Grow up Liberals! No one really cares that you were in a deep psychological depression for a decade. How smart are you, anyway? Can't you see the situation for what it is? It is hot, slow, and frustrating inside the Oval Office, and out here in the encroaching desert, where the signs are unmistakable that moronic anosognosia has afflicted the very people who could contribute materially to responsible attitudes and activities against anthropogenic global warming. A long hot summer of childish whining at Barack is not going to be helpful and probably will backfire in the worst ways and the worst times!

JB


6/13/10

The Irony of Irony

Maureen Dowd fired one across the bow of President Obama today in her New York Times column. As a former Naval officer I can tell you that firing across a bow is intended to show that you have ammunition and are willing to use it to further your own aims ... and that your aim is good. Today Maureen Dowd missed hitting the bow by only a hair's breadth and threw up a column of water onto the decks of the still slightly questionable seaworthiness of the USS Obama. The skipper is doubtless not pleased, being soaking wet from the experience, and being not pleased will doubtless retreat further into that place that Ms. Dowd penned him.

**DATA EXCERPT**
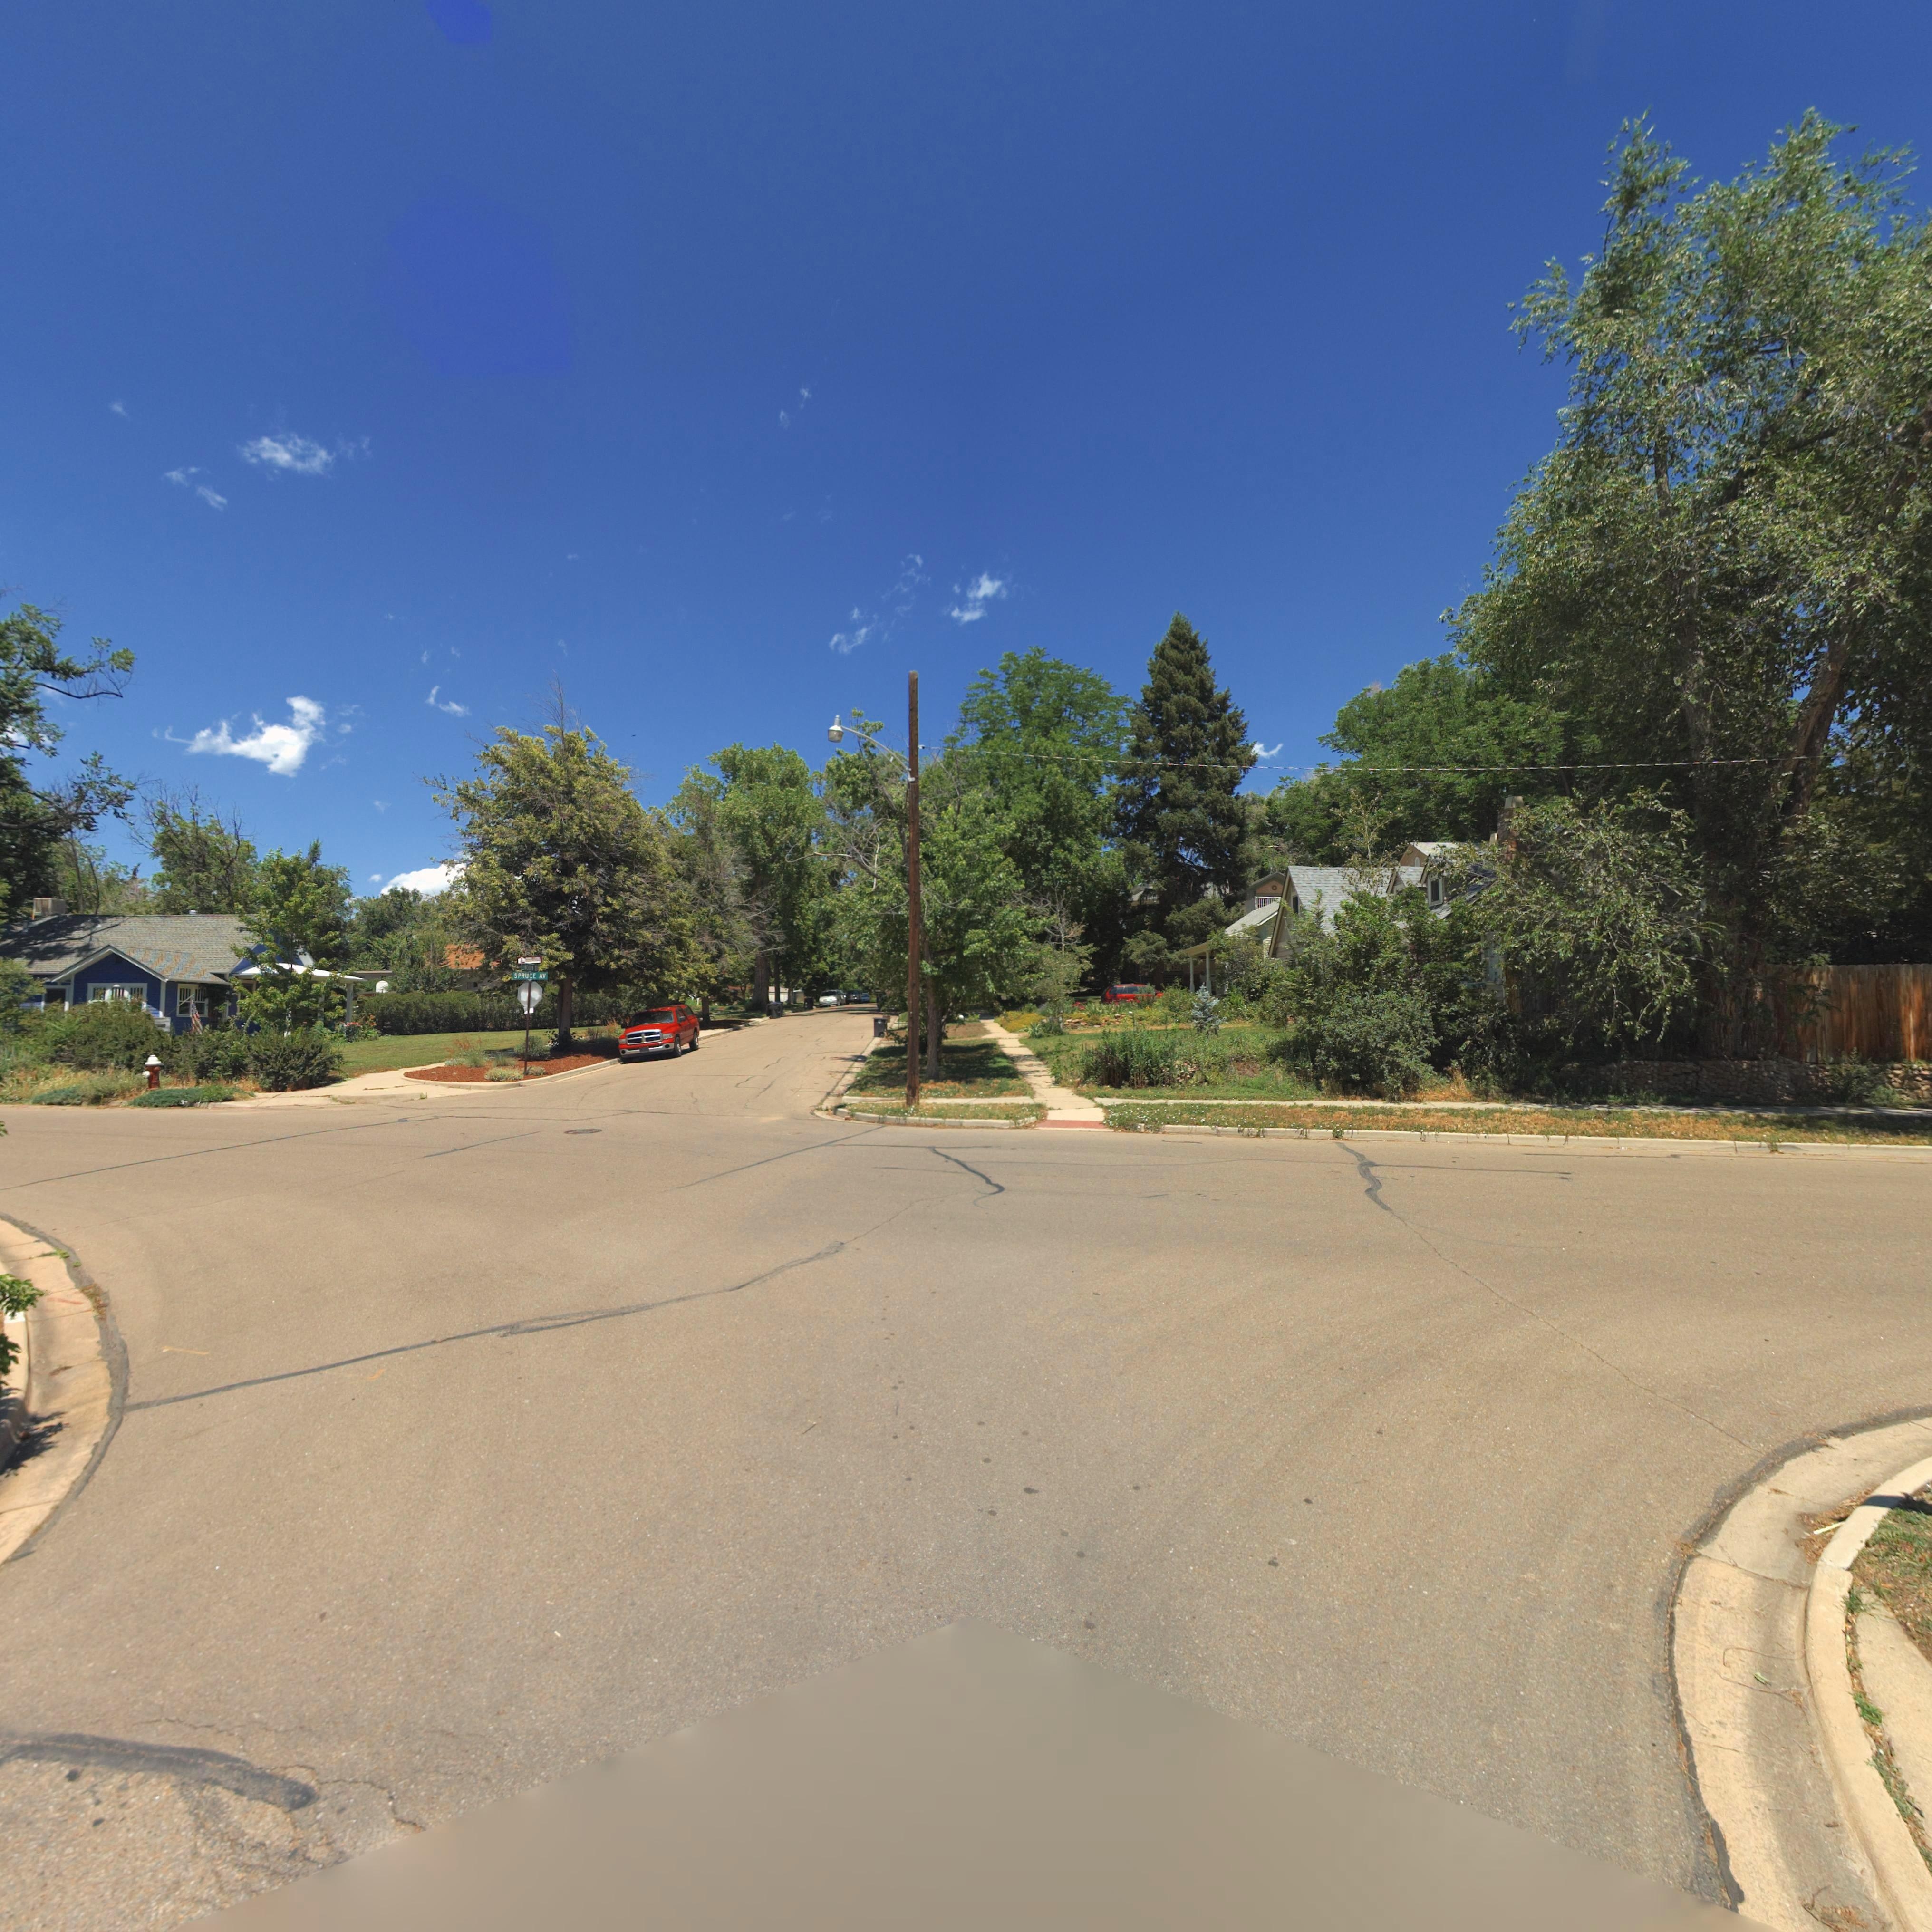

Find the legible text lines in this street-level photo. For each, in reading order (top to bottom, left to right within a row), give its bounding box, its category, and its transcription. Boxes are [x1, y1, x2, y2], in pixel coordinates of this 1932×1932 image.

[522, 965, 538, 971] StreetName: LINCOLN ST
[514, 973, 546, 978] StreetName: SPRUCE AV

**WHAT YOU SHOULD DO**
Copy the opinion piece from "The Irony of" through "Dowd penned him.", swapping "skipper" for "captain".

**RESULT OF THIS EXERCISE**
The Irony of Irony

Maureen Dowd fired one across the bow of President Obama today in her New York Times column. As a former Naval officer I can tell you that firing across a bow is intended to show that you have ammunition and are willing to use it to further your own aims ... and that your aim is good. Today Maureen Dowd missed hitting the bow by only a hair's breadth and threw up a column of water onto the decks of the still slightly questionable seaworthiness of the USS Obama. The captain is doubtless not pleased, being soaking wet from the experience, and being not pleased will doubtless retreat further into that place that Ms. Dowd penned him.